When to prompt vs when to loop
Use this table to decide whether a task needs a durable loop or a single supervised agent session.
| Area | Prompt once when | Design a loop when | Stop rule to add |
|---|---|---|---|
| Task shape | The steps are predictable and fit one focused session | The agent must read errors, revise, and re-run verification | Name the verification command and maximum iterations |
| Duration | You can stay at the keyboard for the whole task | Work should continue while you review other items or close the laptop | Set a schedule or queue with a summary artifact per run |
| Risk | Changes are reversible and confined to a local branch | The loop touches shared files, CI, production config, or permissions | Require a human checkpoint before merge or deploy |
| Cost | Token use is small and visible in one sitting | Retries, parallel agents, or long horizons can compound quickly | Set per-run and per-day budgets with automatic stop |
| Team workflow | One engineer needs a quick answer or small patch | A team wants repeatable triage, review, or hygiene across repos | Publish run logs without secrets and name an owner for loop drift |
Execution steps
Name the goal and done signal
Write what finished means in observable terms: command output, PR state, ticket link, or report section. Avoid fuzzy goals like 'make it better' that let the loop run without a verdict.
Choose the first pattern
Default to plan-execute-verify for code changes. Add evaluator-optimizer only when review criteria are explicit. Reserve scheduled wake-up loops for recurring triage after the single-task loop works once.

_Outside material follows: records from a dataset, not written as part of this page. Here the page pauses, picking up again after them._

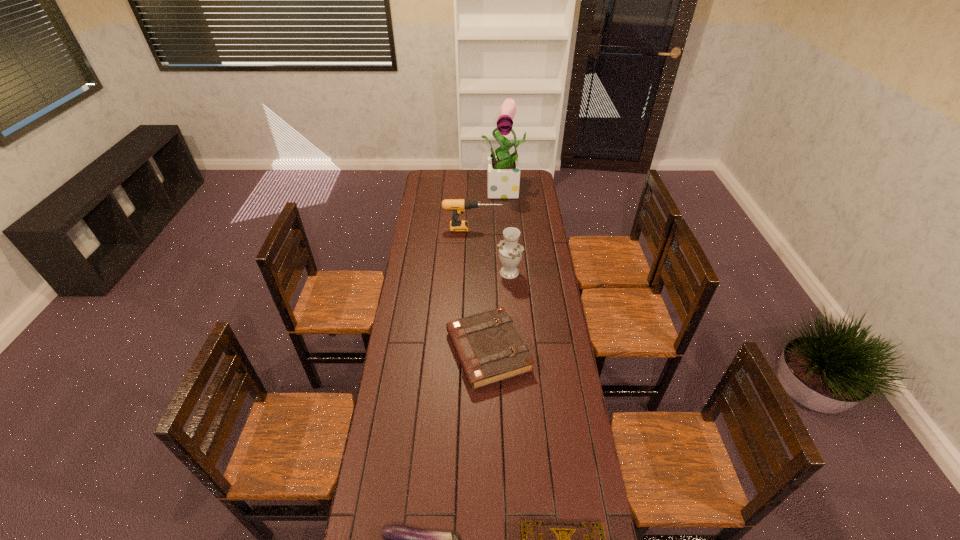
This screenshot has width=960, height=540. Identify the location of vacant area that lies between the flower arrangement and the fifth nearest object. (490, 210).

Identify which object is the nearest to the third farthest object. Please provide its 2D coordinates. Your answer should be formatted as a tuple, i.e. [(x, y)], where the tuple contains the x and y coordinates of a point satisfying the conditions above.

[(488, 346)]

Point out which object is positioned as the fifth nearest to the nearer hardback book. Please provide its 2D coordinates. Your answer should be formatted as a tuple, i.e. [(x, y)], where the tuple contains the x and y coordinates of a point satisfying the conditions above.

[(503, 174)]

Where is `vacant area in the image that satisfies the following two spatial constraints: 1. on the handle side of the second farthest object; 2. on the right side of the taller hardback book`? The height and width of the screenshot is (540, 960). vacant area in the image that satisfies the following two spatial constraints: 1. on the handle side of the second farthest object; 2. on the right side of the taller hardback book is located at coordinates (469, 351).

Find the location of a particular element. free space that satisfies the following two spatial constraints: 1. on the handle side of the third shortest object; 2. on the left side of the fifth nearest object is located at coordinates (469, 351).

Locate an element on the screen. The image size is (960, 540). free location that satisfies the following two spatial constraints: 1. on the handle side of the fifth nearest object; 2. on the right side of the fourth tallest object is located at coordinates (469, 351).

You are a GUI agent. You are given a task and a screenshot of the screen. Output one action in this format:
    pyautogui.click(x=<x>, y=<y>)
    Task: Click on the free space that satisfies the following two spatial constraints: 1. on the handle side of the third tallest object; 2. on the right side of the vase
    
    Given the screenshot: What is the action you would take?
    pyautogui.click(x=471, y=273)

I want to click on free point that satisfies the following two spatial constraints: 1. on the front-facing side of the farthest object; 2. on the handle side of the drill, so click(509, 229).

Wire observation before speed
Give the agent tests, linters, build commands, diff review, or MCP tools that return ground truth. A loop without observation is just expensive repetition.

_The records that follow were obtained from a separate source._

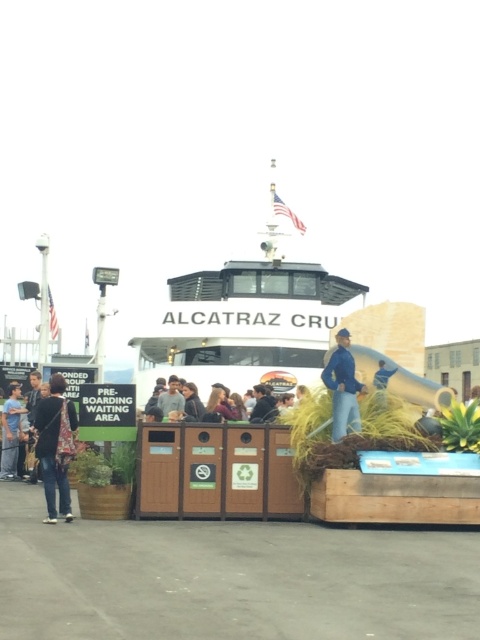
Question: Which of these objects is positioned closest to the matte black jacket at center?

Choices:
 (A) blue denim jacket at center
 (B) light brown leather jacket at center

Answer: (A)

Question: Among these objects, which one is farthest from the camera?

Choices:
 (A) dark blue jeans at lower left
 (B) blue denim jacket at center
 (C) matte black jacket at center
 (D) light brown leather jacket at center

Answer: (C)

Question: Is dark blue jeans at lower left above blue denim jacket at center?

Choices:
 (A) yes
 (B) no

Answer: (B)

Question: From the image, what is the correct spatial relationship of dark blue jeans at lower left in relation to matte black jacket at center?

Choices:
 (A) left
 (B) right

Answer: (A)

Question: Does matte black jacket at center appear over light brown leather jacket at center?

Choices:
 (A) yes
 (B) no

Answer: (B)

Question: Which point is farther from the camera taking this photo?

Choices:
 (A) (61, 410)
 (B) (216, 385)
 (C) (340, 394)
 (D) (164, 404)

Answer: (B)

Set termination and escalation
Cap attempts per file or task, stop when the same error repeats, and name who approves production or permission changes. Document what the loop should do when blocked.

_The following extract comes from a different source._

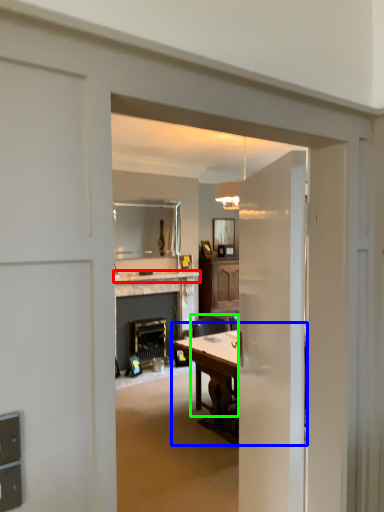
Question: Which is farther away from counter top (highlighted by a red box)? table (highlighted by a blue box) or chair (highlighted by a green box)?

Choices:
 (A) table
 (B) chair

Answer: (A)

Pilot, measure, then parallelize
Run the loop on one repo task, record review time, token use, and human interventions actually observed. Add parallel agents or cloud handoff only when single-threaded loops are trustworthy.
Common pitfalls
Fuzzy goals with no done signal
Translate goals into a verification command, required artifact, or explicit human acceptance step before the first unattended run.
Unbounded retries on the same mistake
Cap iterations per item and change strategy after repeated failures instead of paying for identical attempts.
Cron without an agent decision-maker
Ensure each run observes current state and chooses the next action; a fixed script on a timer is scheduling, not loop engineering.
Parallel agents on shared files
Isolate branches or assign disjoint ownership; merge results deliberately instead of letting agents overwrite each other.
Implementation checklist
- Write the goal and done signal in observable terms.
- Pick plan-execute-verify as the default loop pattern.
- Attach tests, linters, or builds as loop observation.
- Cap iterations and name escalation for repeated failures.
- Add human checkpoints before production or destructive actions.
- Budget tokens and parallel agents before unattended runs.
- Log outcomes without secrets and assign a loop owner.
Questions this guide answers
What should you do first?
Start with one real repository task and a single plan-execute-verify loop before adding schedules or parallel agents.
Who is this guide for?
Developers, staff engineers, and platform teams adopting agentic coding workflows in Cursor, Claude Code, Codex, or custom CI agents.
What evidence supports this guide?
This guide uses listed source material from Addy Osmani, Anthropic, Kilo. Source links and scope notes are available on this page.